Document text:
------------------------------------

As discussed in the Megathread, jetting was inferred for these species based on how other cephalopods move about. It’s worth noting that extant Nautilus do utilize this type of jet propulsion, though it doesn’t move them all that fast (max of ~25 cm/s, Parent et al. 2014) compared to the speeds seen in cuttlefish, squid, and octopodes (e.g., 10 m/s, Vogel 1987). Ammonites were certainly a diverse enough group that jetting likely was present in some of these species, but specific groups are harder to nail down. Hence the sin.
Reasonable inference…but still speculation
Out of place Globidens
The main vertebrate star in this scene is Globidens dakotensis. At least, that seems to be the case. As is typical for Prehistoric Planet, the species name is not given, but the Twitter Megathread does say that G. dakotensis was used as the template for this species. As the name implies, G. dakotensis is found in the Dakotas (South Dakota) and not around the Gulf of Mexico. It’s also from the Middle Campanian, making it too old for this location (Driscoll et al. 2019). A seemingly better candidate would have been G. phosphaticus, as it’s known from the Maastrichtian. However, G. phosphaticus comes from Angola, Africa (Driscoll et al. 2019), making it a worse fit. There is a potential Globidens species from the right time and place (Buchy et al. 2007), but its affinities don’t fully align with Globidens, so it remains undetermined for now. Technically, the Globidens shown in Prehistoric Planet, doesn’t really line up with any specific species. However, since G. dakotensis is known from better material, and was used as the “template” for the episode’s Globidens, I would say that this is the most likely species or species look-alike shown in the episode, which may not be accurate for the time and place shown.

------------------------------------

Given entries:

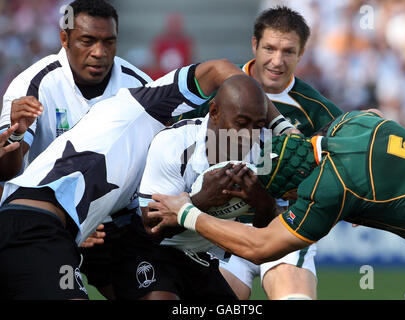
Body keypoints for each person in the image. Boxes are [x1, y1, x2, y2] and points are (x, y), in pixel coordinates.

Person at [0, 59, 289, 299]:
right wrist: (284, 127)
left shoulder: (144, 149)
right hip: (34, 224)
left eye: (258, 126)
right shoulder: (145, 110)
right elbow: (218, 70)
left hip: (61, 231)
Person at [147, 110, 405, 300]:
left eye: (289, 195)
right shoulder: (351, 122)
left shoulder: (328, 190)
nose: (292, 200)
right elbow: (373, 113)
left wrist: (186, 213)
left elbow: (258, 247)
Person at [177, 6, 343, 300]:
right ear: (254, 44)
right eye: (269, 48)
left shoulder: (320, 111)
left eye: (288, 51)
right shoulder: (215, 93)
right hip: (218, 232)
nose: (277, 61)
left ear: (301, 53)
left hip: (285, 230)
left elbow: (348, 165)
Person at [0, 0, 153, 299]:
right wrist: (16, 137)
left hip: (113, 227)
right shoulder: (34, 84)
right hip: (46, 224)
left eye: (109, 41)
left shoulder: (139, 87)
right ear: (64, 40)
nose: (99, 52)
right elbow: (7, 169)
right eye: (87, 41)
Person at [137, 75, 277, 300]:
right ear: (214, 112)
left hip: (201, 255)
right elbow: (151, 227)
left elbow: (269, 234)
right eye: (241, 124)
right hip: (151, 250)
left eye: (258, 126)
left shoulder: (263, 154)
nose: (248, 135)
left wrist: (263, 203)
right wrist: (202, 200)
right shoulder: (174, 144)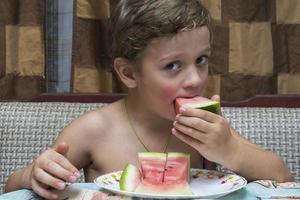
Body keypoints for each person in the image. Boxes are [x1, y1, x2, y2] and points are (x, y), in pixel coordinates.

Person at [5, 0, 292, 199]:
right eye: (173, 66)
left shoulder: (206, 125)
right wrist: (34, 174)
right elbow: (11, 189)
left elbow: (281, 177)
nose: (195, 79)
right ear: (129, 73)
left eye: (201, 60)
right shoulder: (93, 130)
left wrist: (230, 150)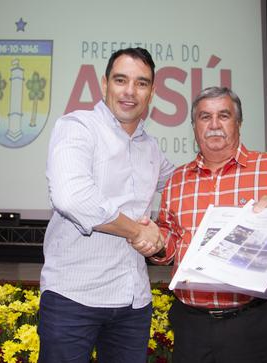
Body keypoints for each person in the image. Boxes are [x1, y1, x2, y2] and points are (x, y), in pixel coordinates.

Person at [151, 86, 267, 363]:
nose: (213, 125)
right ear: (194, 125)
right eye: (204, 116)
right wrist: (155, 241)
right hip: (190, 324)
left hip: (250, 324)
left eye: (223, 115)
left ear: (239, 122)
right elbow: (171, 245)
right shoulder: (177, 180)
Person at [38, 47, 175, 363]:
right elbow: (71, 197)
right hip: (73, 299)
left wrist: (256, 198)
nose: (130, 91)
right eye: (121, 80)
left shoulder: (151, 147)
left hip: (132, 303)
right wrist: (135, 232)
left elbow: (187, 186)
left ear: (151, 92)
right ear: (104, 84)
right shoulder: (78, 127)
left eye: (141, 83)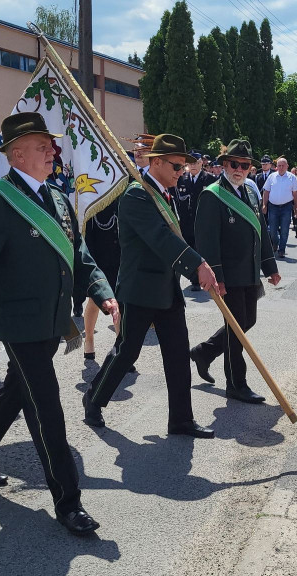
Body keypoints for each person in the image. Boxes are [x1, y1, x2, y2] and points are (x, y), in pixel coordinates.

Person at [0, 112, 118, 536]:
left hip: (52, 319)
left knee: (19, 389)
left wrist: (102, 291)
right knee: (46, 406)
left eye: (51, 146)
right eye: (43, 146)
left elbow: (80, 254)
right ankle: (68, 501)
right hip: (17, 321)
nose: (53, 151)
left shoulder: (56, 196)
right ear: (17, 154)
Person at [82, 134, 219, 438]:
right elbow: (160, 238)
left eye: (184, 166)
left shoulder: (161, 192)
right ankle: (94, 399)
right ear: (156, 162)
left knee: (177, 353)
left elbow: (171, 239)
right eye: (176, 166)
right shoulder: (136, 195)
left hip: (166, 288)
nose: (181, 172)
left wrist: (197, 264)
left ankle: (181, 419)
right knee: (126, 352)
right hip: (139, 289)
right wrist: (197, 264)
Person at [190, 139, 280, 403]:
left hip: (249, 272)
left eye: (244, 165)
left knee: (245, 322)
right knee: (236, 329)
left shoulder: (251, 193)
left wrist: (270, 267)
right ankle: (236, 384)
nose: (239, 169)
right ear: (224, 165)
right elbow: (207, 241)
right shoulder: (212, 195)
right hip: (228, 276)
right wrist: (217, 278)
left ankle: (204, 352)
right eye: (234, 164)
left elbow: (261, 232)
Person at [83, 194, 122, 360]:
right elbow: (88, 239)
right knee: (94, 301)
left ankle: (121, 348)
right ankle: (89, 339)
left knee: (120, 303)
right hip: (100, 261)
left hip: (121, 259)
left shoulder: (123, 198)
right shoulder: (93, 202)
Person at [175, 152, 213, 291]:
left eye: (195, 162)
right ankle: (193, 277)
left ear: (201, 163)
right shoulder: (182, 179)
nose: (193, 166)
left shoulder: (209, 179)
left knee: (199, 249)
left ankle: (197, 279)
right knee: (188, 249)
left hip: (202, 222)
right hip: (186, 223)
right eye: (190, 163)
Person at [262, 157, 297, 258]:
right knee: (272, 230)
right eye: (279, 166)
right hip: (273, 206)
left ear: (287, 166)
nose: (281, 167)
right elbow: (266, 192)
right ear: (276, 167)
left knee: (284, 230)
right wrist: (264, 205)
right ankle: (275, 242)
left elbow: (296, 194)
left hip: (286, 206)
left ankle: (281, 249)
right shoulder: (272, 177)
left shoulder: (292, 178)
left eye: (283, 166)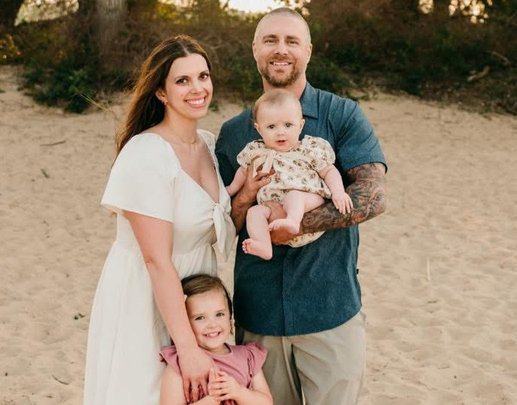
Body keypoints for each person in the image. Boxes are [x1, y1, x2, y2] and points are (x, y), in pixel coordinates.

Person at [215, 7, 388, 405]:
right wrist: (248, 196)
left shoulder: (341, 114)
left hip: (330, 307)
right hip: (259, 314)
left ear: (308, 51)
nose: (281, 49)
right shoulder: (235, 132)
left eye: (292, 41)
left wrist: (296, 221)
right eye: (271, 40)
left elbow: (373, 197)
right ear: (255, 49)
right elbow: (225, 221)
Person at [83, 35, 236, 405]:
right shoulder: (147, 153)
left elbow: (217, 217)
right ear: (161, 92)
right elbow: (155, 258)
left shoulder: (207, 144)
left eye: (203, 76)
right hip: (147, 294)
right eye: (182, 80)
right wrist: (187, 347)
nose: (197, 88)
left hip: (196, 295)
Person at [225, 89, 352, 260]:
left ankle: (292, 220)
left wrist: (338, 192)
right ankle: (263, 245)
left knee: (294, 196)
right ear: (259, 129)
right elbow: (243, 171)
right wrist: (232, 189)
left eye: (288, 125)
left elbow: (329, 171)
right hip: (273, 210)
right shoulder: (256, 151)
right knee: (254, 212)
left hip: (307, 200)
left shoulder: (308, 148)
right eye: (271, 127)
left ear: (301, 125)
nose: (280, 132)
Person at [159, 274, 273, 405]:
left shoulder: (248, 357)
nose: (212, 324)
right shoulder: (181, 363)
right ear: (185, 323)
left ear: (230, 317)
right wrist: (211, 401)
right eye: (200, 318)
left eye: (219, 314)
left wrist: (239, 392)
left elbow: (266, 402)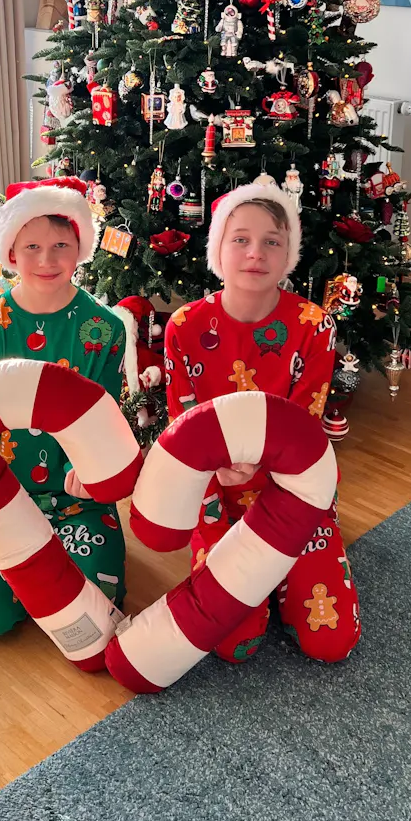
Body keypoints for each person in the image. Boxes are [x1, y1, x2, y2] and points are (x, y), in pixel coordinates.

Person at [163, 181, 362, 664]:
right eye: (241, 239)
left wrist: (260, 470)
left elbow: (305, 432)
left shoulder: (314, 326)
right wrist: (216, 472)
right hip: (214, 495)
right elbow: (182, 429)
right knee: (233, 644)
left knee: (331, 642)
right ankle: (261, 578)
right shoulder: (185, 327)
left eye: (272, 241)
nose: (256, 253)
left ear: (288, 253)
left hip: (292, 493)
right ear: (218, 249)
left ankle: (286, 575)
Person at [0, 177, 129, 638]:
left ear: (81, 248)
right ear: (12, 253)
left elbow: (105, 420)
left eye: (61, 246)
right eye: (32, 246)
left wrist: (91, 471)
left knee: (101, 605)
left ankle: (45, 574)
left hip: (76, 502)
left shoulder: (104, 329)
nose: (46, 260)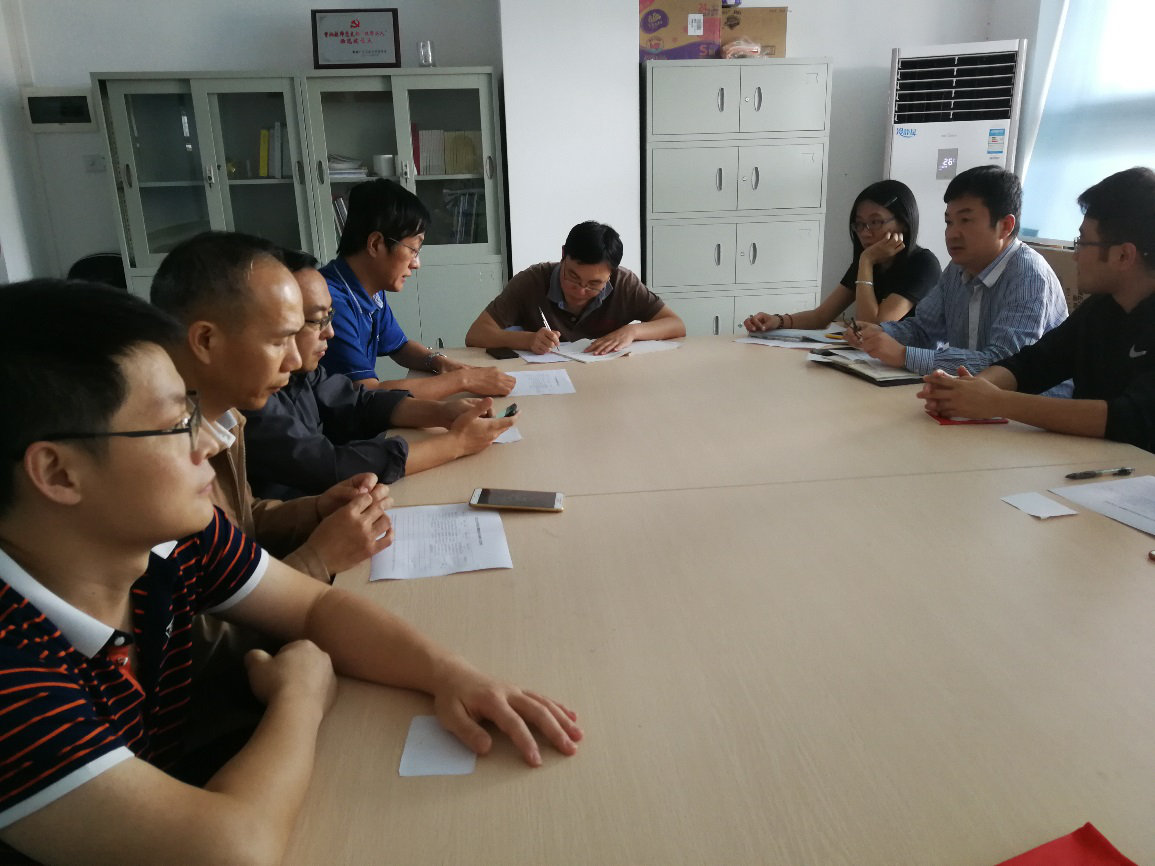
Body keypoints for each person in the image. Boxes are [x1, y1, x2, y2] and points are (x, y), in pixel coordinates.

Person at [0, 281, 582, 866]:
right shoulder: (12, 669)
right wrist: (299, 696)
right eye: (176, 425)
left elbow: (314, 606)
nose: (208, 443)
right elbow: (232, 848)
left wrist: (451, 673)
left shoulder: (170, 539)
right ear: (58, 472)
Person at [152, 231, 393, 582]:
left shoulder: (228, 416)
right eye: (280, 341)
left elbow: (243, 520)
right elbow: (206, 613)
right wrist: (317, 559)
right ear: (205, 339)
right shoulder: (156, 452)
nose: (293, 360)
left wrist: (317, 509)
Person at [243, 249, 517, 500]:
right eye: (317, 320)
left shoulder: (303, 372)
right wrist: (455, 444)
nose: (330, 332)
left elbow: (358, 402)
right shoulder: (251, 397)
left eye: (330, 316)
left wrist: (442, 413)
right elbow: (325, 465)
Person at [919, 167, 1155, 451]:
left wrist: (996, 401)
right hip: (1092, 458)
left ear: (1124, 255)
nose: (1076, 255)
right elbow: (1035, 362)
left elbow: (1131, 417)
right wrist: (968, 390)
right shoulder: (1102, 308)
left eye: (1083, 242)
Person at [843, 166, 1069, 378]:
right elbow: (923, 330)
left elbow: (1004, 365)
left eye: (965, 220)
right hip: (970, 396)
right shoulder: (957, 269)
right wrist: (879, 333)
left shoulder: (1029, 275)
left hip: (1026, 404)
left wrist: (904, 355)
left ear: (1005, 226)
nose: (951, 234)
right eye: (949, 222)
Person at [321, 178, 516, 398]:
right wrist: (463, 380)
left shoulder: (369, 291)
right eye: (413, 250)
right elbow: (368, 393)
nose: (416, 264)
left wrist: (439, 362)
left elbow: (399, 347)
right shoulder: (331, 303)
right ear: (375, 244)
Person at [742, 179, 940, 333]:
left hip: (908, 367)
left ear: (903, 223)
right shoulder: (870, 261)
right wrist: (778, 320)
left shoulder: (923, 264)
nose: (865, 232)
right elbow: (821, 317)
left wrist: (866, 261)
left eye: (875, 222)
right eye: (859, 224)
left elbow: (873, 325)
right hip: (873, 361)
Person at [465, 220, 686, 355]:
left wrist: (632, 331)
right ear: (563, 254)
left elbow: (675, 324)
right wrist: (527, 340)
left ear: (611, 273)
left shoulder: (624, 283)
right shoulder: (532, 281)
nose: (580, 291)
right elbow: (476, 334)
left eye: (594, 284)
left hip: (607, 381)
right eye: (572, 277)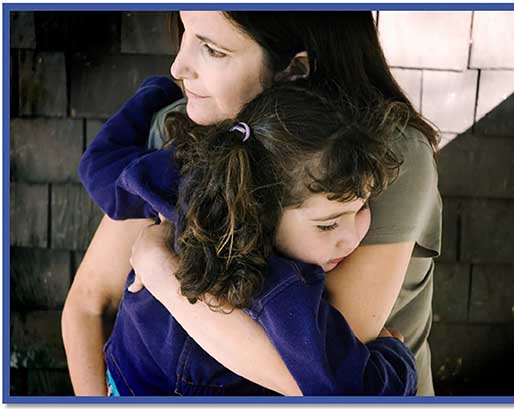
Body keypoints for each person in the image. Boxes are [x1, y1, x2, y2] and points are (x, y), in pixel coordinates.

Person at [62, 11, 442, 396]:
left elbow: (312, 376)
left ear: (294, 70)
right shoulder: (186, 123)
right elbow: (89, 303)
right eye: (185, 31)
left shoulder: (377, 152)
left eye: (212, 50)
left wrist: (159, 267)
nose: (178, 67)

------------------------------------

Activity list:
1/ Answer these from the text critiquing Prehistoric Planet's ammonites and Globidens.
(a) What maximum speed is given for jet propulsion in extant Nautilus?
(b) In which state is G. dakotensis found?
(c) Where does G. phosphaticus come from?
2/ Write the next part of the text critiquing Prehistoric Planet's ammonites and Globidens, picking up right after its final sentence.

Results in order:
1/
(a) About 25 cm/s.
(b) South Dakota.
(c) Angola, Africa.

2/
Egg sac attachments
Near the end of the scene the surviving female Sphenodiscus attach a single egg sac (with thousands of eggs in it) to rocky crags around the ocean floor and abandon them after that. As with the Oceans episode, we do have some primary evidence for the size and shape of an ammonite egg sac (Etches et al. 2009). We can also infer some life history traits for ammonites based on extant cephalopods that all basically show the same “lay’em and leave’em” approach (adults typically die a few days later).
Nonetheless, the specifics for egg sac location, number, and attachment cannot be fully supported by the fossil record, nor can the extant phylogenetic bracket style inferences.
Incapacitate rather than devour
In the scene, we see G. dakotensis swim through the Sphenodiscus shoal and bite several individuals, cracking their shells and thus causing them to lose their positive buoyancy and sink to the ocean floor where G. dakotensis later stops by to scoop them up. We do have some evidence for this behaviour in the form of tooth marks on ammonite shells that have been attributed to mosasaurs (e.g, Kauffman 1990). However, as noted in the Megathread, this interpretation is not without controversy in the literature. Some authors argue for limpet rasping after death rather than mosasaur attacks (Kase et al. 1998), while others have argued that the limpet interpretation is incorrect (Wahl 2008). So, it’s a bit of a mixed bag here on interpreting the data.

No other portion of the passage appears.